Task data:
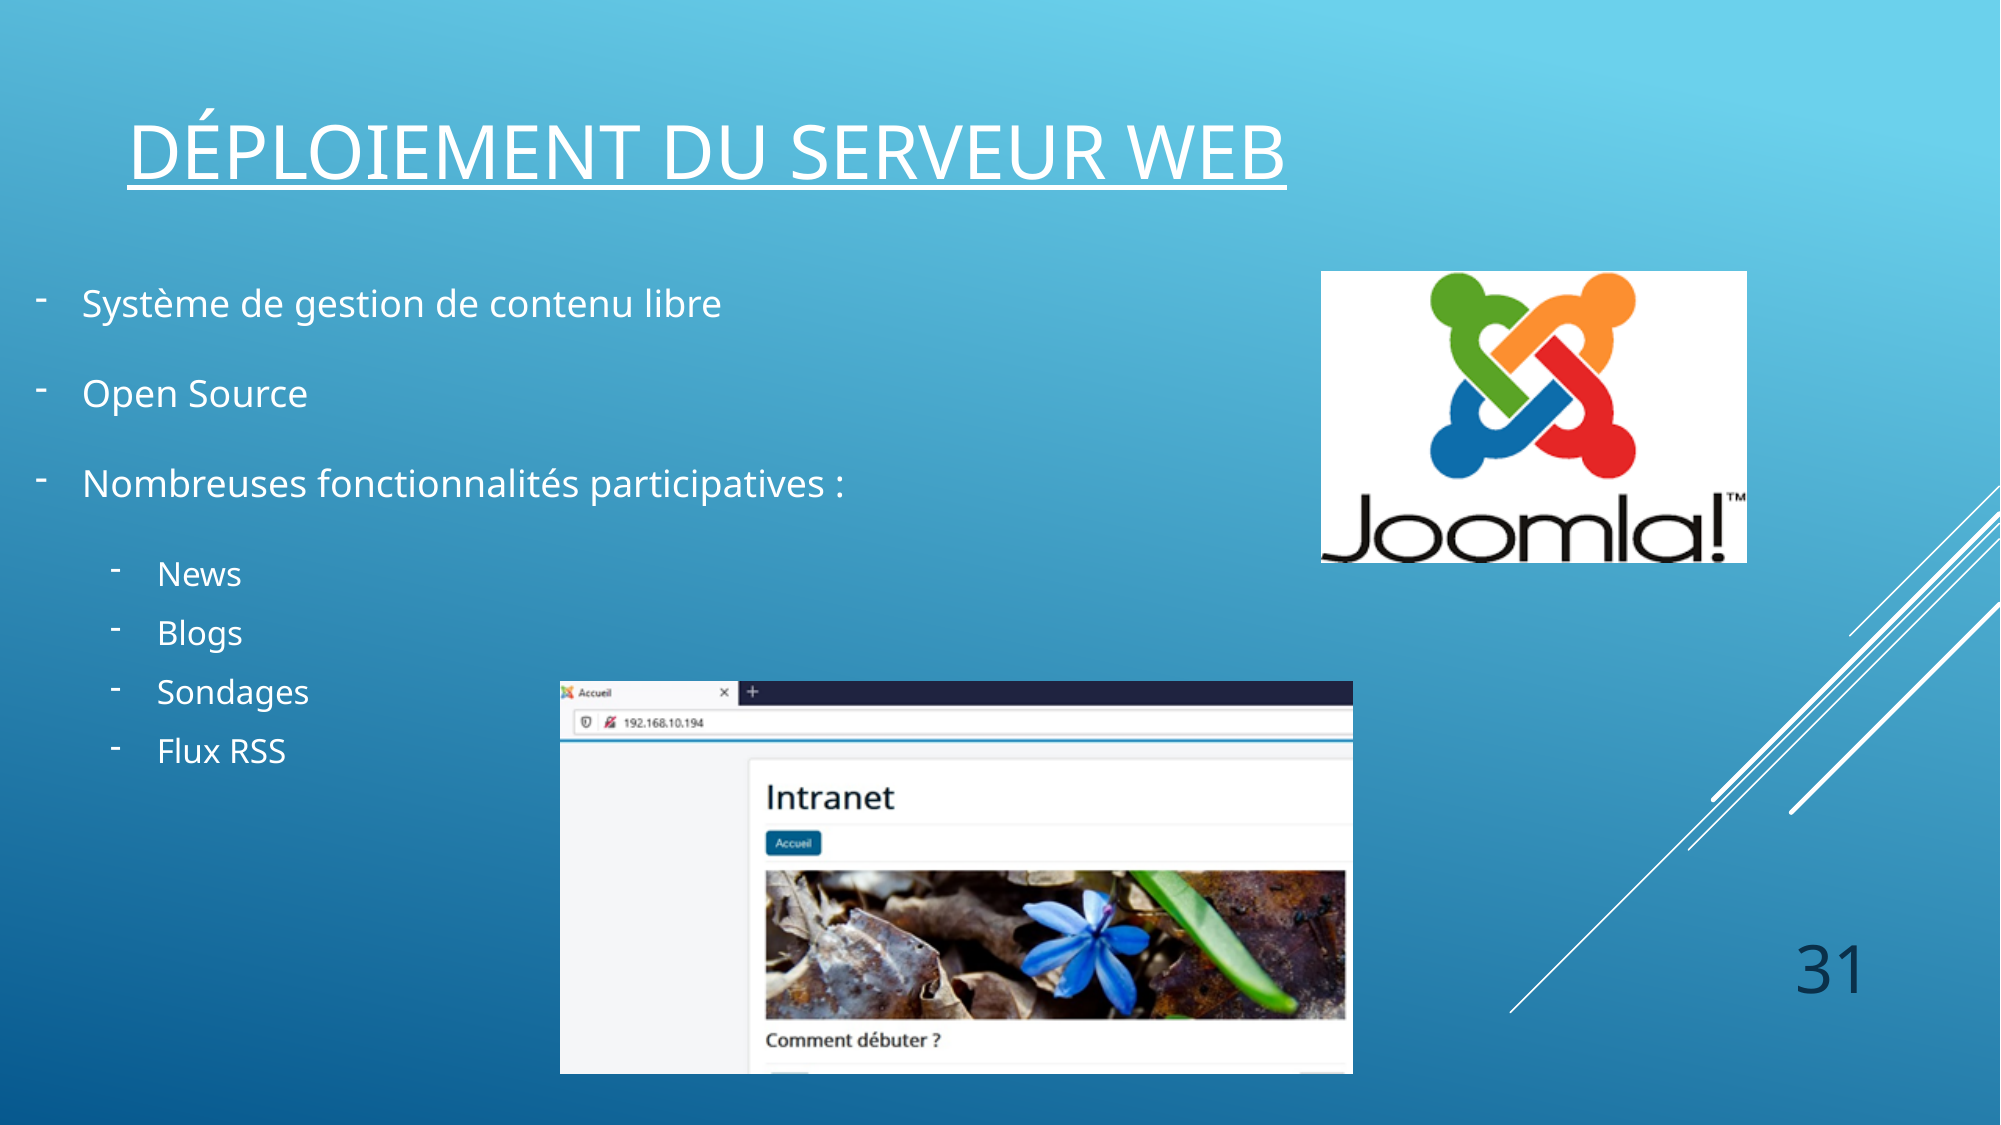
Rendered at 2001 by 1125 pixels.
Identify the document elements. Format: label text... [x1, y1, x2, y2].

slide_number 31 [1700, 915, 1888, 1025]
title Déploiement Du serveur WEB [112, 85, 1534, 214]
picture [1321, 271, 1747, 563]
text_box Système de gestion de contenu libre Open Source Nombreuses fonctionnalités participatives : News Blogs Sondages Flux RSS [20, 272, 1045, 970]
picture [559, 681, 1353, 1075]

Exercise aim:
Please copy the line holding "Identify the document" and all lines after it to the end of the records, exactly, and nothing else.

Response for this exercise:
Identify the document elements. Format: label text... [x1, y1, x2, y2].

slide_number 31 [1700, 915, 1888, 1025]
title Déploiement Du serveur WEB [112, 85, 1534, 214]
picture [1321, 271, 1747, 563]
text_box Système de gestion de contenu libre Open Source Nombreuses fonctionnalités participatives : News Blogs Sondages Flux RSS [20, 272, 1045, 970]
picture [559, 681, 1353, 1075]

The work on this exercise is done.